- **Supplied records**:

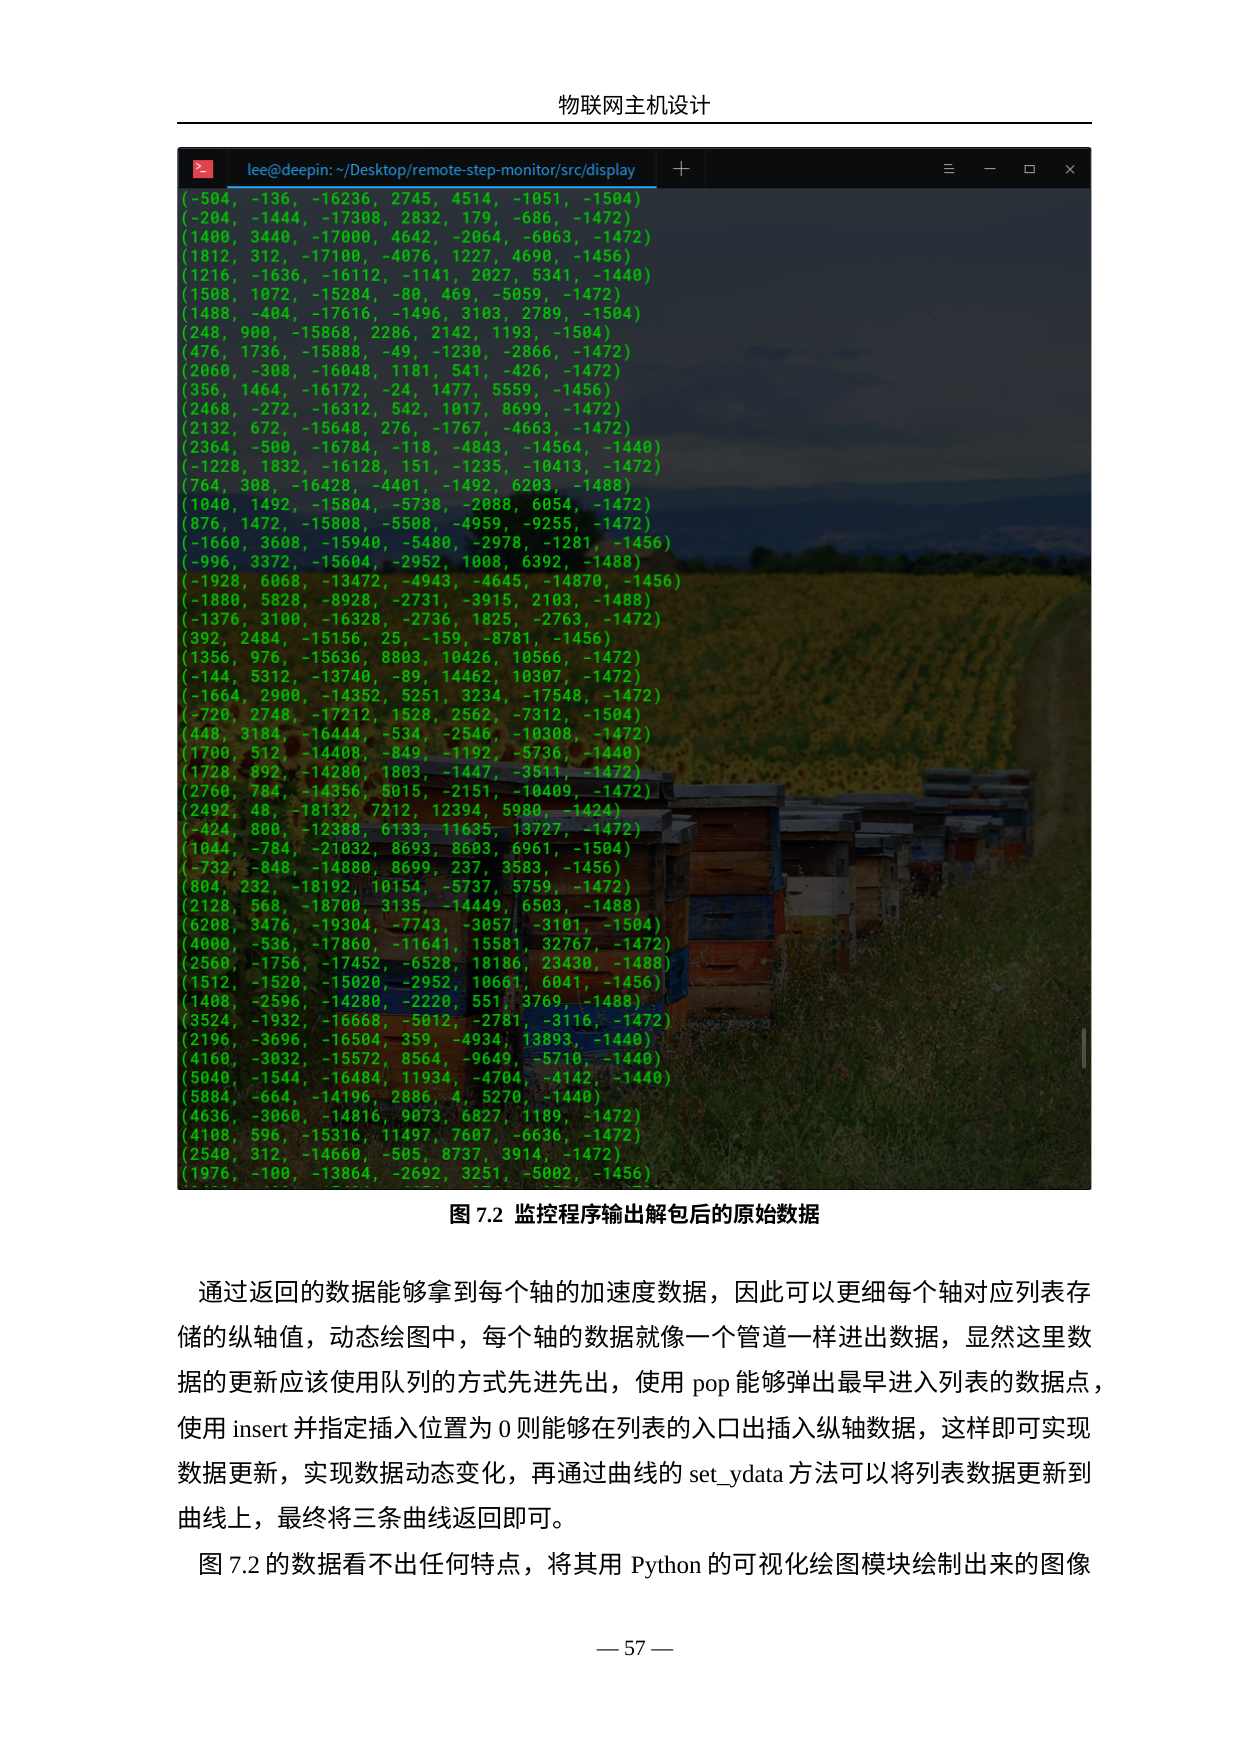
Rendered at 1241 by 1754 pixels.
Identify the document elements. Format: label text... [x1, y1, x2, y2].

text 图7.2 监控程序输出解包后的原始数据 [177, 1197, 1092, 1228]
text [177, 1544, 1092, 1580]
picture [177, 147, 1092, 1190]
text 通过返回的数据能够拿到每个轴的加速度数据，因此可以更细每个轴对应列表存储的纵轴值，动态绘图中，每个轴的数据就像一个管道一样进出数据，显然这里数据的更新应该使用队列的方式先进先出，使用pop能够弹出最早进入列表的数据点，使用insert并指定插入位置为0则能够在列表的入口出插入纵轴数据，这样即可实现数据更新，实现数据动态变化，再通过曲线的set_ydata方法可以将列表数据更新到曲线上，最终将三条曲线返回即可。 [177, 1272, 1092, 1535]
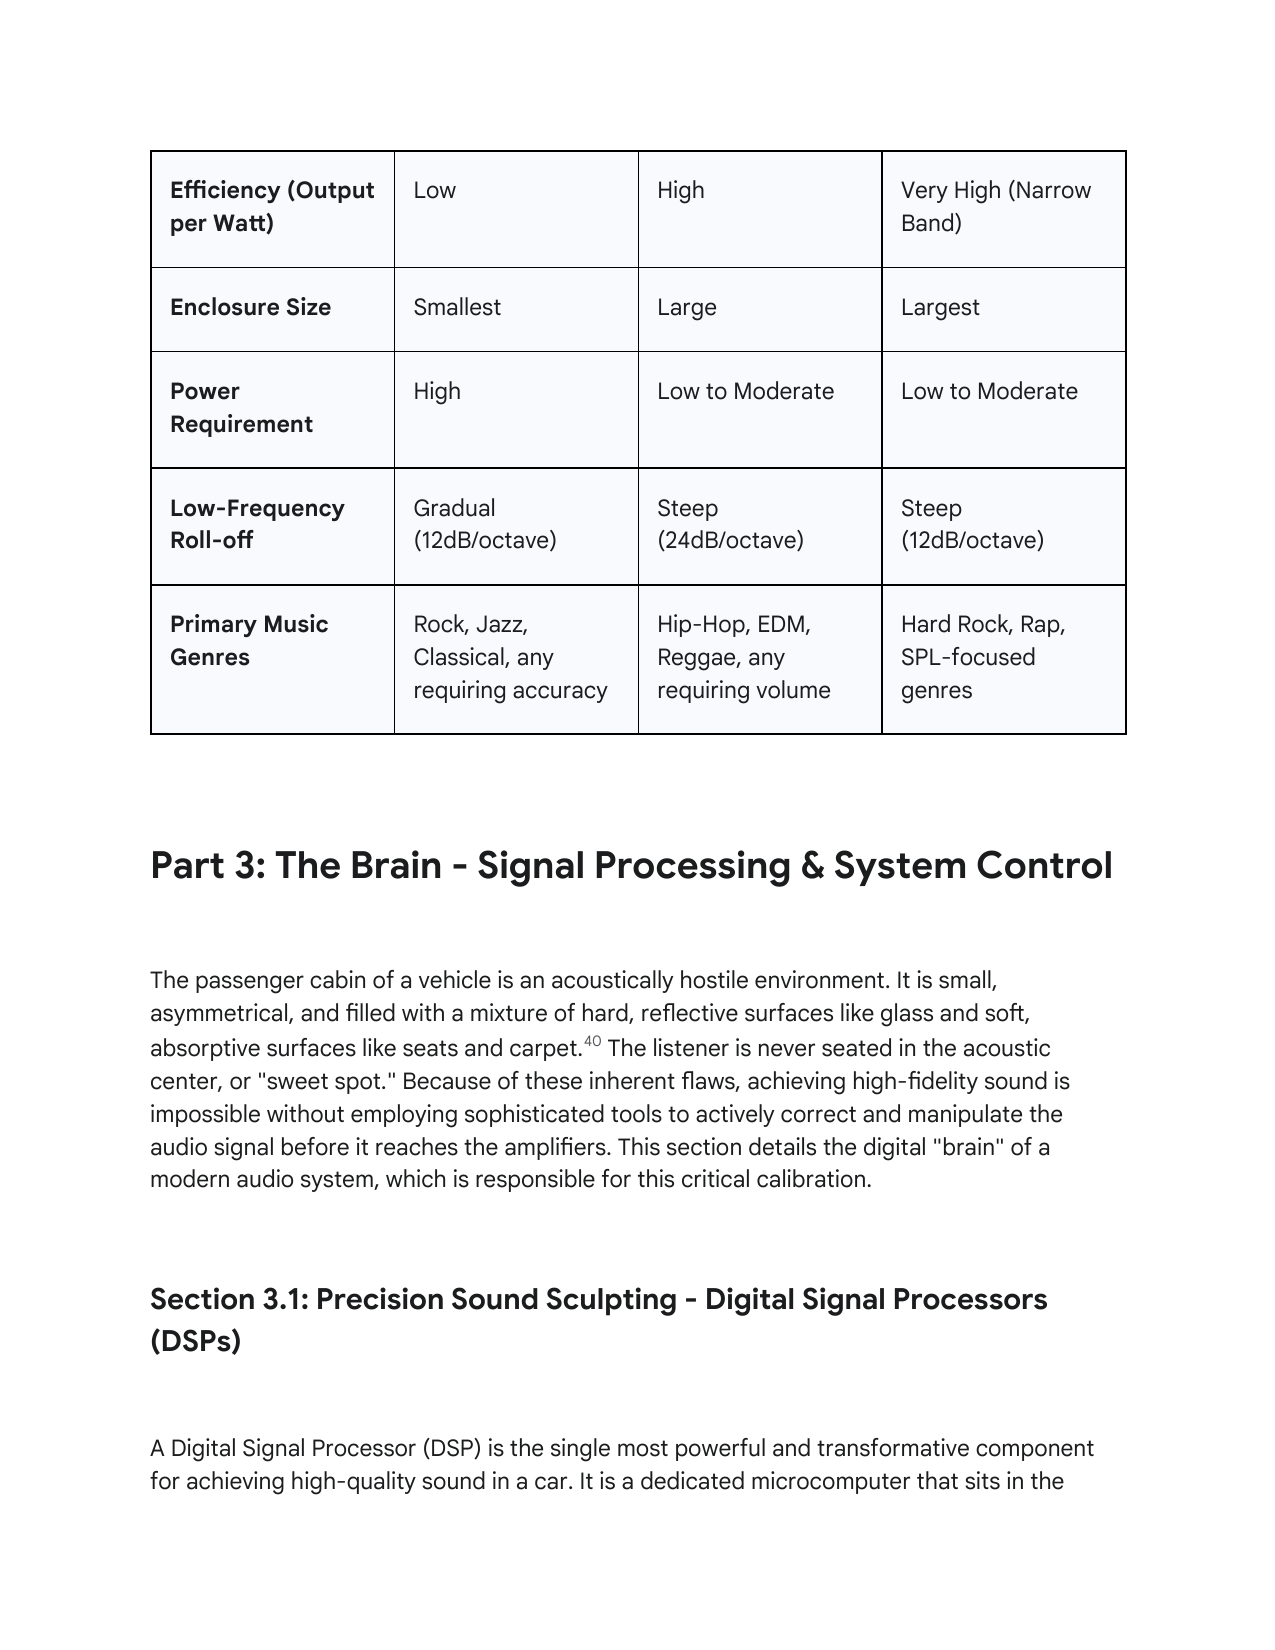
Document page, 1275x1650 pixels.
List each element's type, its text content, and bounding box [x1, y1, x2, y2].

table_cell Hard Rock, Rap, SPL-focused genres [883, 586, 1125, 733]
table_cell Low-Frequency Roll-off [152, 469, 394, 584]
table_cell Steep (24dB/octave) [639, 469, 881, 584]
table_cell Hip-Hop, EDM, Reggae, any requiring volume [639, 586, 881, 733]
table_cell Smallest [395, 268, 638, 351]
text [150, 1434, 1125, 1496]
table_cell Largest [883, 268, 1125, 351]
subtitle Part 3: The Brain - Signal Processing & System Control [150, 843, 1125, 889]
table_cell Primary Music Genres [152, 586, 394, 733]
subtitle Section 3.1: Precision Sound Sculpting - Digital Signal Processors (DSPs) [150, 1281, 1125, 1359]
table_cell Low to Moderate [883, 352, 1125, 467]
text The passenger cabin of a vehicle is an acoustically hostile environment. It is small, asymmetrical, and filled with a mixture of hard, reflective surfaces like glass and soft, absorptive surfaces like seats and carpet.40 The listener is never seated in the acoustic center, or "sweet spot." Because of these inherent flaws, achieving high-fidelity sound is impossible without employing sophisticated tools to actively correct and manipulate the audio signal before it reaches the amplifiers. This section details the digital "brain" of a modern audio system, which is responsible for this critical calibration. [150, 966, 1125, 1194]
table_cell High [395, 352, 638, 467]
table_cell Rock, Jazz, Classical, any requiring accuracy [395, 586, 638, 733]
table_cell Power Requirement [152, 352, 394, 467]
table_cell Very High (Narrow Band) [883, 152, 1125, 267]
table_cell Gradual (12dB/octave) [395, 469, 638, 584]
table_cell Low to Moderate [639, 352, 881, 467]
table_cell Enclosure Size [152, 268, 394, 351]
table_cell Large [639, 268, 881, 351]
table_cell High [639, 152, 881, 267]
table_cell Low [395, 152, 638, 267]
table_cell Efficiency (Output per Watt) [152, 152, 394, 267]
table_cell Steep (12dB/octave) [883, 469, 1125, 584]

- **Work request**:
Print the listing exactly, but skip its pictures.

- **Result for this exercise**:
Rendered at 1241 by 1754 pixels.
Identify the document elements. Format: label text... [x1, y1, x2, y2].

text 图7.2 监控程序输出解包后的原始数据 [177, 1197, 1092, 1228]
text [177, 1544, 1092, 1580]
picture [177, 147, 1092, 1190]
text 通过返回的数据能够拿到每个轴的加速度数据，因此可以更细每个轴对应列表存储的纵轴值，动态绘图中，每个轴的数据就像一个管道一样进出数据，显然这里数据的更新应该使用队列的方式先进先出，使用pop能够弹出最早进入列表的数据点，使用insert并指定插入位置为0则能够在列表的入口出插入纵轴数据，这样即可实现数据更新，实现数据动态变化，再通过曲线的set_ydata方法可以将列表数据更新到曲线上，最终将三条曲线返回即可。 [177, 1272, 1092, 1535]
Document page, 1275x1650 pixels.
List each element's type, its text content, and bounding box [x1, y1, x2, y2].

table_cell Hard Rock, Rap, SPL-focused genres [883, 586, 1125, 733]
table_cell Low-Frequency Roll-off [152, 469, 394, 584]
table_cell Steep (24dB/octave) [639, 469, 881, 584]
table_cell Hip-Hop, EDM, Reggae, any requiring volume [639, 586, 881, 733]
table_cell Smallest [395, 268, 638, 351]
text [150, 1434, 1125, 1496]
table_cell Largest [883, 268, 1125, 351]
subtitle Part 3: The Brain - Signal Processing & System Control [150, 843, 1125, 889]
table_cell Primary Music Genres [152, 586, 394, 733]
subtitle Section 3.1: Precision Sound Sculpting - Digital Signal Processors (DSPs) [150, 1281, 1125, 1359]
table_cell Low to Moderate [883, 352, 1125, 467]
text The passenger cabin of a vehicle is an acoustically hostile environment. It is small, asymmetrical, and filled with a mixture of hard, reflective surfaces like glass and soft, absorptive surfaces like seats and carpet.40 The listener is never seated in the acoustic center, or "sweet spot." Because of these inherent flaws, achieving high-fidelity sound is impossible without employing sophisticated tools to actively correct and manipulate the audio signal before it reaches the amplifiers. This section details the digital "brain" of a modern audio system, which is responsible for this critical calibration. [150, 966, 1125, 1194]
table_cell High [395, 352, 638, 467]
table_cell Rock, Jazz, Classical, any requiring accuracy [395, 586, 638, 733]
table_cell Power Requirement [152, 352, 394, 467]
table_cell Very High (Narrow Band) [883, 152, 1125, 267]
table_cell Gradual (12dB/octave) [395, 469, 638, 584]
table_cell Low to Moderate [639, 352, 881, 467]
table_cell Enclosure Size [152, 268, 394, 351]
table_cell Large [639, 268, 881, 351]
table_cell High [639, 152, 881, 267]
table_cell Low [395, 152, 638, 267]
table_cell Efficiency (Output per Watt) [152, 152, 394, 267]
table_cell Steep (12dB/octave) [883, 469, 1125, 584]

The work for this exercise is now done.